Although De Landa’s book is very interesting, and in many ways unique, it is also a difficult read. This is really par for the course when one is explaining the sort of complex ideas which are used in this book, and some may find this book completely inaccessible because of the complexity of the ideas discussed. The majority of topics are explained very well – but some topics come across as rather confusing. Also, some of the language is rather pretentious, and one can’t help feeling that some of the ideas are not quite as complex as De Landa makes them out to be.

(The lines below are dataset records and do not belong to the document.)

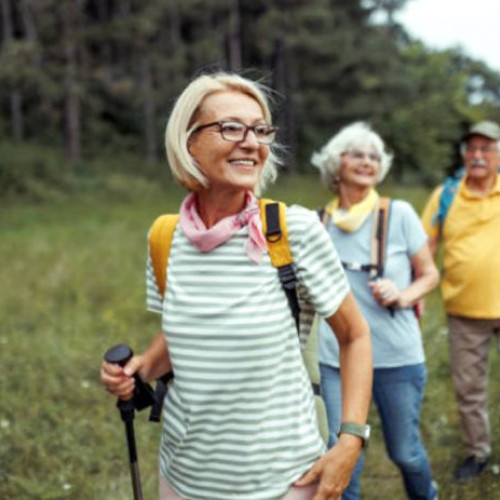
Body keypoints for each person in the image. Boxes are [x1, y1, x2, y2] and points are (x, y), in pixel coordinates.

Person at [100, 72, 372, 500]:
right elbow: (184, 333)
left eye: (260, 130)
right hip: (183, 477)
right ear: (189, 142)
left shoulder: (294, 231)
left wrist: (350, 439)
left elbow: (354, 336)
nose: (251, 142)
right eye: (231, 127)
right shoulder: (165, 237)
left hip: (283, 481)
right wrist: (139, 369)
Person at [311, 122, 440, 500]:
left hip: (395, 356)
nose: (367, 161)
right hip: (335, 359)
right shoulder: (316, 224)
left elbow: (430, 274)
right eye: (357, 154)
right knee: (341, 456)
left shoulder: (399, 214)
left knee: (405, 452)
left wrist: (403, 294)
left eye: (374, 156)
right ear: (336, 163)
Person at [421, 120, 500, 481]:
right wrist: (418, 292)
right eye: (472, 149)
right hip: (464, 312)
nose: (478, 155)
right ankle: (477, 452)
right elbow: (425, 247)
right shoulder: (446, 194)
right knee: (469, 390)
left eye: (487, 148)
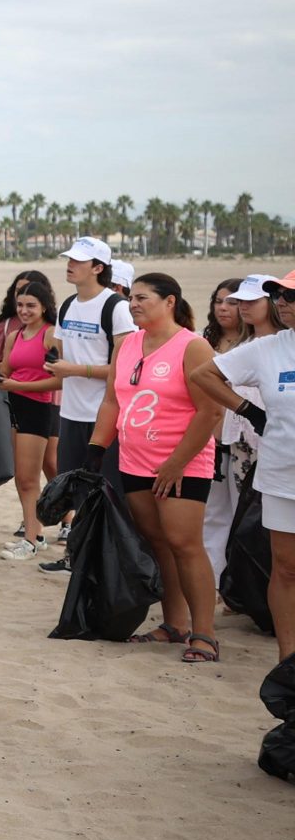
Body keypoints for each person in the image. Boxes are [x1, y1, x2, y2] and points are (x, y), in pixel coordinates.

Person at [95, 271, 232, 664]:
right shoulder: (128, 344)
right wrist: (95, 449)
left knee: (186, 545)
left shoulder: (193, 347)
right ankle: (175, 625)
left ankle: (204, 634)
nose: (133, 304)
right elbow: (111, 402)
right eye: (131, 298)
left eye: (143, 298)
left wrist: (175, 464)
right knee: (158, 544)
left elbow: (210, 411)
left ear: (170, 302)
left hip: (182, 463)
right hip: (133, 460)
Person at [214, 271, 295, 659]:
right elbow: (204, 375)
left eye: (290, 296)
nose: (281, 301)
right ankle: (288, 663)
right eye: (278, 294)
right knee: (286, 569)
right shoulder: (267, 348)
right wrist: (250, 411)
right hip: (281, 476)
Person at [46, 238, 133, 532]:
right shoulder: (68, 305)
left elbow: (125, 368)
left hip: (104, 416)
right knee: (75, 492)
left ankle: (103, 564)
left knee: (107, 494)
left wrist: (76, 369)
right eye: (69, 259)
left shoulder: (116, 307)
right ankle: (76, 556)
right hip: (70, 414)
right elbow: (60, 352)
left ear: (98, 268)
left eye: (78, 261)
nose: (69, 265)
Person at [0, 274, 62, 556]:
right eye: (20, 305)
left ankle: (30, 541)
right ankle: (35, 534)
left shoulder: (51, 334)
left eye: (31, 305)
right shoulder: (13, 336)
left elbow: (60, 380)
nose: (24, 311)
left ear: (44, 306)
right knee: (21, 477)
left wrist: (20, 385)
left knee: (30, 478)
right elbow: (6, 370)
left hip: (39, 408)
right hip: (14, 405)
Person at [201, 275, 265, 584]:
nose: (225, 308)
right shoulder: (206, 343)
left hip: (247, 440)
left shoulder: (259, 345)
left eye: (235, 301)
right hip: (213, 439)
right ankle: (214, 580)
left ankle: (240, 584)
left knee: (246, 512)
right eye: (220, 301)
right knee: (214, 512)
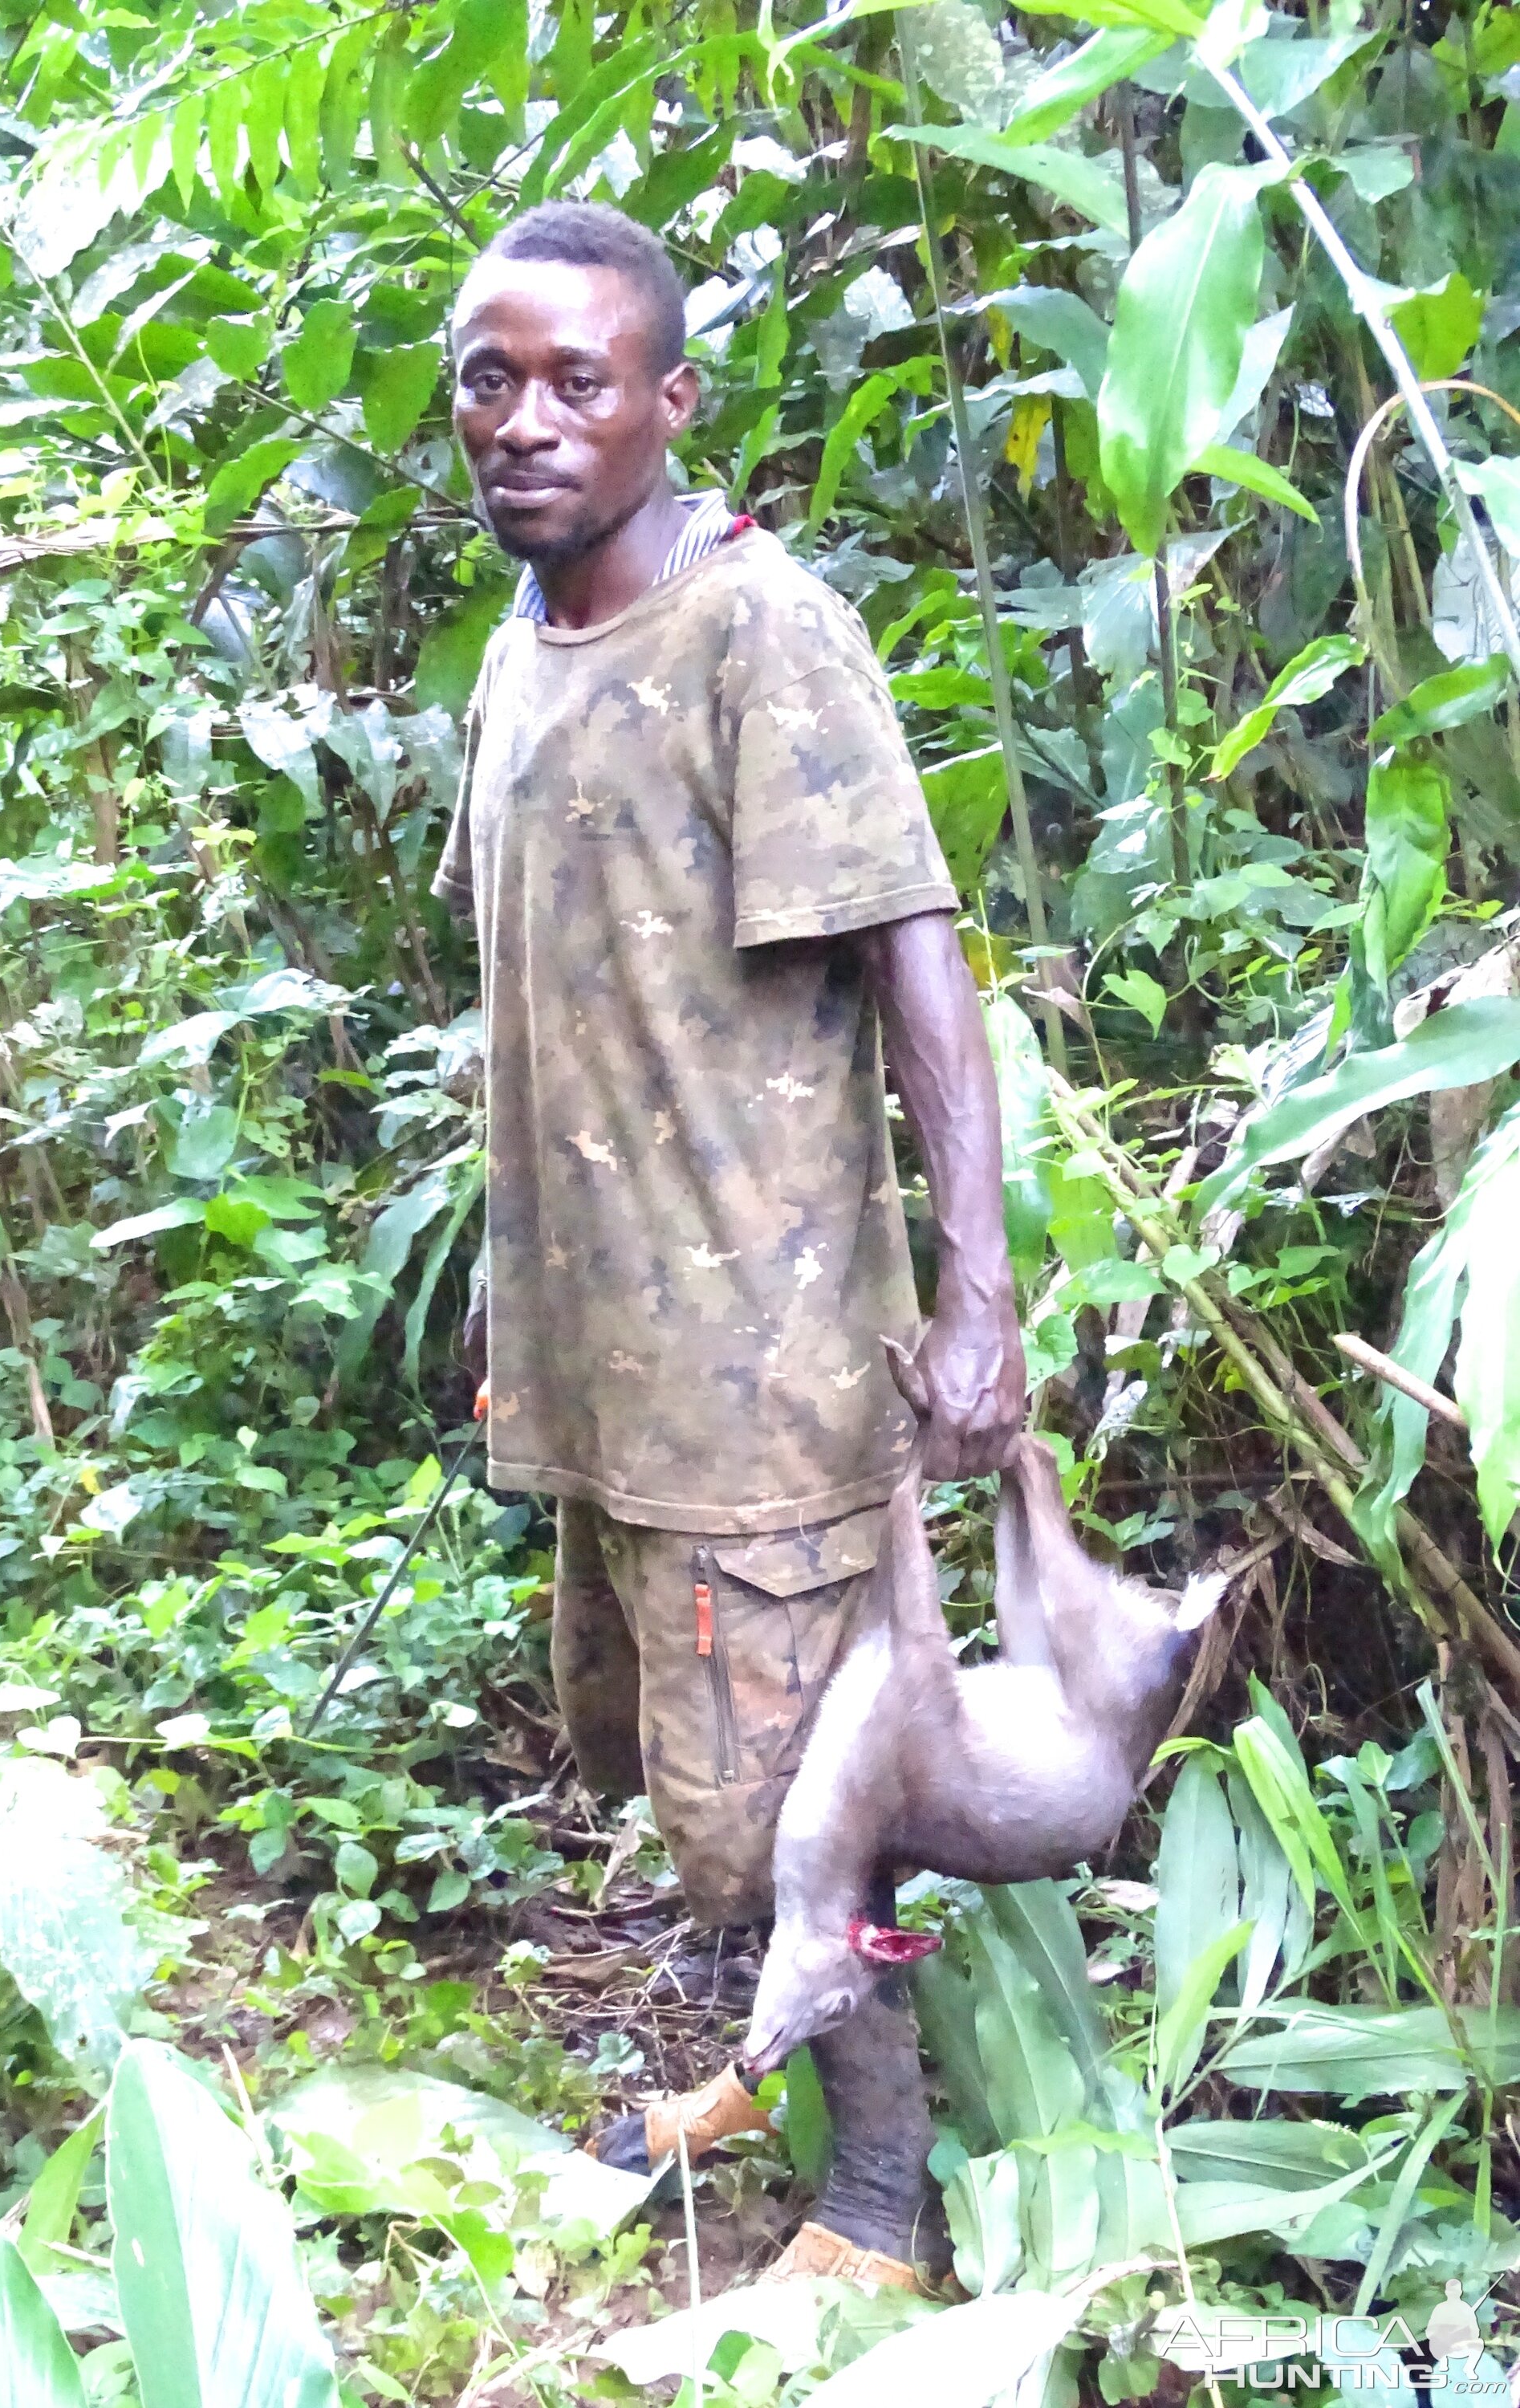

The presentation of A Thousand Years of Nonlinear History is, like the rest of the book, rather unusual. The striking front cover design makes the book stand out on a bookshelf – although the complexity of this cover design hinders the reading of the blurb on the back – one of the first places a prospective reader will look for information about the book. The choice of font size throughout the book is also interesting. De Landa has chosen to use larger font sizes at the beginning of each chapter – gradually reducing to a rather small font for the majority of each chapter and then increasing again towards the end. I assume this was chosen to accentuate the introduction and conclusion of each chapter – and in some ways that is a good aim. However, this has not helped my reading of the book – or my identification of the important parts of the chapter. It also has the side-effect of making the body of the chapter look very small, and this has made it quite difficult and tiring to read.

Overall, De Landa’s book is a very interesting read. It takes a new approach to almost every topic covered and provides much food for thought. Although A Thousand Years of Nonlinear History should not be used as the main text for any of the topics covered it provides much useful background reading. Some parts of the book are difficult to read and understand, but perseverance will result in appreciation of the new perspectives raised by this unusual book.